Azmain Alamgir, a Ph.D. graduate from Cornell University and now a postdoctoral researcher at MIT, stands in a lab thousands of miles from Ithaca, watching a tiny vial of lipid nanoparticles carry a powerful cargo: full-length therapeutic antibodies, cloaked and ready to slip past cellular defenses. This isn’t science fiction—it’s a breakthrough published June 23 in the Proceedings of the National Academy of Sciences that could reshape how we treat diseases like cancer, Parkinson’s, and acute lung injury. For decades, antibodies—despite their success in treating everything from autoimmune disorders to tumors—have been largely confined to targets outside cells. Their size and charge make crossing the cell membrane nearly impossible. But Alamgir and his collaborators, including Chris Alabi and Matt DeLisa at Cornell, have cracked the code.

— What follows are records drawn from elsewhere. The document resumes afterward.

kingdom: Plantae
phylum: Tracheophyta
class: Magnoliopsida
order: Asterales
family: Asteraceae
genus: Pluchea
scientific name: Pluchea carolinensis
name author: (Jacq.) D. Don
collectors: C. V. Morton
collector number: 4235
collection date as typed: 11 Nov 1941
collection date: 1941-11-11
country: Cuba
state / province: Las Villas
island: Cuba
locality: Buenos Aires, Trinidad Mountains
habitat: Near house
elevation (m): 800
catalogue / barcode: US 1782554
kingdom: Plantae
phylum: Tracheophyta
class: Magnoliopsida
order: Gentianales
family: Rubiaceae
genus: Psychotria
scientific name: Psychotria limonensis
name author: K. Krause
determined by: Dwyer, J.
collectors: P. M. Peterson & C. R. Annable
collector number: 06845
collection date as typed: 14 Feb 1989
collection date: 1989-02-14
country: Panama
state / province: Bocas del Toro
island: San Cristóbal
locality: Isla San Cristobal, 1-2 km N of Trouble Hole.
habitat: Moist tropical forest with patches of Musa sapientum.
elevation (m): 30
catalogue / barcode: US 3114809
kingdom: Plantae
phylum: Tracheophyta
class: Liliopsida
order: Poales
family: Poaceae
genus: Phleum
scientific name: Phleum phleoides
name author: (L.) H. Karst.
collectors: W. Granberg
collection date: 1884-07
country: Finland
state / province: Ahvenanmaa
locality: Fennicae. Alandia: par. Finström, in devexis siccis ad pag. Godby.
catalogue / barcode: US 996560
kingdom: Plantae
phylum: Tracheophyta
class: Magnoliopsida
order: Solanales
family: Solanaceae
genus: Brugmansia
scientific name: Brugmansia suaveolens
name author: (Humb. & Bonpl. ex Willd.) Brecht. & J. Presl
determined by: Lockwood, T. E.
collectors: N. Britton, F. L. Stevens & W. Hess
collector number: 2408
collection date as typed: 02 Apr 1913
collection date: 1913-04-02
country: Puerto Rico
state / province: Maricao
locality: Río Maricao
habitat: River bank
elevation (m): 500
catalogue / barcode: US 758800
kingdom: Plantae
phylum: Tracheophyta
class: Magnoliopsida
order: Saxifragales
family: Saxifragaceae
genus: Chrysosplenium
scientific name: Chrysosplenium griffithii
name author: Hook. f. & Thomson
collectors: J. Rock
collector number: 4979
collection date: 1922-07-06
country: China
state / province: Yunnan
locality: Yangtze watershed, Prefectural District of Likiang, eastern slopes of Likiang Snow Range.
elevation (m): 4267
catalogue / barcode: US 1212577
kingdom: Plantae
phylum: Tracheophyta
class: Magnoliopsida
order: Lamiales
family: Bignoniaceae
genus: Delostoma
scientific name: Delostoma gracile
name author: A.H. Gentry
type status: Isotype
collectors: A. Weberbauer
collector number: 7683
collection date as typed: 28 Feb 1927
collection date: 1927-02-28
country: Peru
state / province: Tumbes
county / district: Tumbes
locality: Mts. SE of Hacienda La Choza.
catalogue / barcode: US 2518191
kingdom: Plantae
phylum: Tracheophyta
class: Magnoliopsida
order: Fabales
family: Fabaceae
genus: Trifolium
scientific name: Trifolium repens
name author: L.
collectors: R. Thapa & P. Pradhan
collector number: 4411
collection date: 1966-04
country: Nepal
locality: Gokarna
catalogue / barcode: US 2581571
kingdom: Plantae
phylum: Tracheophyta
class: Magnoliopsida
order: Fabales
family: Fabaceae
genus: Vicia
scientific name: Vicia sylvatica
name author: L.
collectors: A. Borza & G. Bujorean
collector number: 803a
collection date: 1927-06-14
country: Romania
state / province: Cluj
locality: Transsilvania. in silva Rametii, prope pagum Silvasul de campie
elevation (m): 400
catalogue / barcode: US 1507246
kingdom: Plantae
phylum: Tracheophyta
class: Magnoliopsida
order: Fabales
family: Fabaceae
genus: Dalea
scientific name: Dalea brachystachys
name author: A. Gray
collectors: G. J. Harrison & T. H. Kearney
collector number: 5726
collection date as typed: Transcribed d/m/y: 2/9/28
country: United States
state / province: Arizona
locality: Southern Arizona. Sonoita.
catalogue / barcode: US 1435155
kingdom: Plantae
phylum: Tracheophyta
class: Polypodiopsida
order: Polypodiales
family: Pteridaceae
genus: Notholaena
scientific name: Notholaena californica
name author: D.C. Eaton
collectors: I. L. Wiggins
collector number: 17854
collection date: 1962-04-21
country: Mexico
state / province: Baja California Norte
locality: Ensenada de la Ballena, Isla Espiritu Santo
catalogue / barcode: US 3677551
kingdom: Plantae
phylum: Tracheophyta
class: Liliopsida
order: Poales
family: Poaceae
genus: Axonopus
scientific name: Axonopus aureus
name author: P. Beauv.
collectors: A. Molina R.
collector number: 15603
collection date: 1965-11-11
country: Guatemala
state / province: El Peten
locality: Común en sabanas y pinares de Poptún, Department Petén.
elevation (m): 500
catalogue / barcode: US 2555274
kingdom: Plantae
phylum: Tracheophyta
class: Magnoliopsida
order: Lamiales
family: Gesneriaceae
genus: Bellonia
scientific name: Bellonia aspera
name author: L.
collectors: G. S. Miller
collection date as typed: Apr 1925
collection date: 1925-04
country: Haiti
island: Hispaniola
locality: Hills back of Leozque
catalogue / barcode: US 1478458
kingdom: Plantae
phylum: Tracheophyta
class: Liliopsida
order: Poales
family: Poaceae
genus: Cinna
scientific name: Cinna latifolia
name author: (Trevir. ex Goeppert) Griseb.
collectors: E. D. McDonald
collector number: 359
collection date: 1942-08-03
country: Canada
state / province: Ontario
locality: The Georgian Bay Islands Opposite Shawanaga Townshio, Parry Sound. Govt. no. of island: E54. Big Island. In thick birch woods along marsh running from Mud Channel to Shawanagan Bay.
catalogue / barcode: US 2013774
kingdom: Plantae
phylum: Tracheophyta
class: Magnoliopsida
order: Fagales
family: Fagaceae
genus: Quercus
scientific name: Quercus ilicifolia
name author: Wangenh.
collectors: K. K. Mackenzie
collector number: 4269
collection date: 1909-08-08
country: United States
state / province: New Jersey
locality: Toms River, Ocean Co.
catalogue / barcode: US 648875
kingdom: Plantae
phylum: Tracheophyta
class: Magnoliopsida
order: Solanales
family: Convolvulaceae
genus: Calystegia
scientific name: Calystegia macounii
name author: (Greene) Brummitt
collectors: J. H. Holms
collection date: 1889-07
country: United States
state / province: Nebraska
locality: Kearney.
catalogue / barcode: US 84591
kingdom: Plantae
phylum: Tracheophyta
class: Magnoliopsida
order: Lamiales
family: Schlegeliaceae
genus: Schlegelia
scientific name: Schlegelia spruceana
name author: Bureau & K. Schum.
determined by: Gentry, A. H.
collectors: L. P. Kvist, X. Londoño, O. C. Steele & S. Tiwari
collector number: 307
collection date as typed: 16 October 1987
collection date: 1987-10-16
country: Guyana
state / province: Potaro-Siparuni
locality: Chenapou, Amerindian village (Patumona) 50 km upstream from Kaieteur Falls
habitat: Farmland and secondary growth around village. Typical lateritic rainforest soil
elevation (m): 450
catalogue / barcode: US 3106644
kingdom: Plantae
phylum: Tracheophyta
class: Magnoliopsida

Their method hinges on a chemical trick: anionic cloaking. By attaching a negatively charged sulfonate group called SL4 to IgG antibodies, the team reverses their surface charge, allowing them to bind electrostatically to positively charged lipid nanoparticles—specifically MC3 LNPs, the same delivery vehicles used in mRNA vaccines. Once inside the cell, the antibodies shed their cloak and go to work on intracellular targets, precisely where many disease mechanisms hide.
The implications were tested across continents and conditions. In Israel, Avi Schroeder’s team at the Technion-Israel Institute of Technology used the cloaking protocol to deliver anti-alpha-synuclein antibodies into brain cells, aiming to disrupt the protein aggregates that drive Parkinson’s disease. Meanwhile, back at Cornell, Alamgir’s group applied the same platform to deliver anti-NF-kB antibodies in a mouse model of acute lung injury, significantly reducing inflammation. This dual success—on two vastly different diseases, in two different organs, and validated independently abroad—marks a turning point. It’s no longer just a lab curiosity; it’s a reproducible, organ-targeted delivery system with real therapeutic impact.
The team has already launched Cloak Bio, a startup aimed at accelerating the platform’s clinical translation. But perhaps the most exciting part is what comes next—not just in their hands, but in the hands of scientists worldwide. As Alabi puts it, "We are excited to get this material into the hands of other people and see what they do with it." With a technology that can now deliver clinically validated antibodies inside cells, the next wave of biologic therapies may finally reach the places they’re needed most.